The sage was not unknown in Macedonia, since his father Nicomachus had practiced as a doctor at Pella’s court. The relationship between Aristotle and Alexander the Great was extended for years, specifically between 343 and 335 BC.
Alexander’s father, Philip II of Macedon, hired the great philosopher Aristotle to tutor his sun from the age of 13.
With his companions of the high nobility, Aristotle taught them a wide variety of subjects: History, literature, geography, mathematics, ethics, politics, philosophy, medicine…
In fact, in the future it would be Alexander the Great himself who would cure many diseases of his soldiers by prescribing drugs and therapies.
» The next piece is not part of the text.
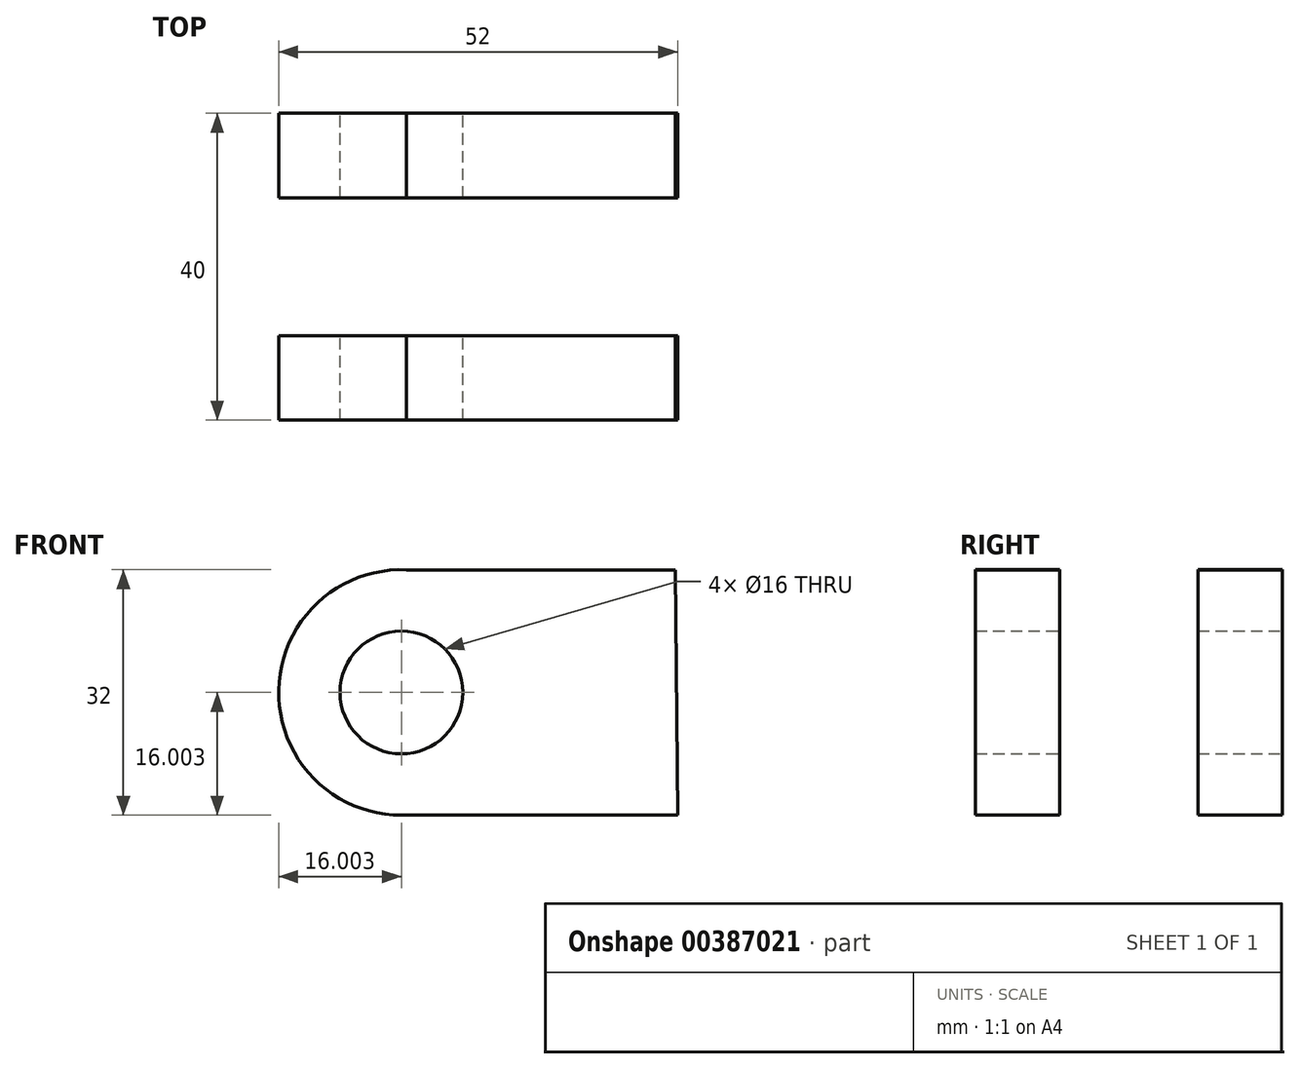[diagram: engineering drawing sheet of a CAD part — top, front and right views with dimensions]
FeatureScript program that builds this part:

In the literary field, Aristotle placed special emphasis on the Iliad of Homer, which would become the favorite book of the young prince; and in the works of Herodotus, Thucydides and Xenophon, which influenced him deeply when it came to the conquest of Asia.
Also, according to Callisthenes, great nephew of Aristotle by his sister and chronicler of Alexander in his campaigns, Alexander the Great was also a great admirer of the poetry of Pindar and the Greek tragedy, especially Euripides.
It should be noted that throughout this process of intellectual formation, physical and military training did not stop, being constant the training in equestrian, gymnastics and athletics.
Aristotle is considered, along with his teacher Plato, one of the most important philosophers not only of ancient history, but of the whole history of philosophy.
A scholar of infinite curiosity, Aristotle did research in most branches of human knowledge: philosophy, history, mathematics, biology, political science, physics, astronomy, psychology, anatomy, chemistry…
Who was Aristotle?
Aristotle was born in 384 BC in the city of Stagira, north of Greece.
His parents were dedicated to medicine, his father was a doctor in the court of the King of Macedonia, and so from a young age he became interested in scientific knowledge.
When he became an orphan, at the age of sixteen, he traveled to Athens to join the Academy, where he became Plato’s most brilliant disciple during the twenty years he remained there.
Unlike Plato, who never married or had children, Aristotle married twice in his life, with Pitiade first and Herpílide later, and had a son and a daughter.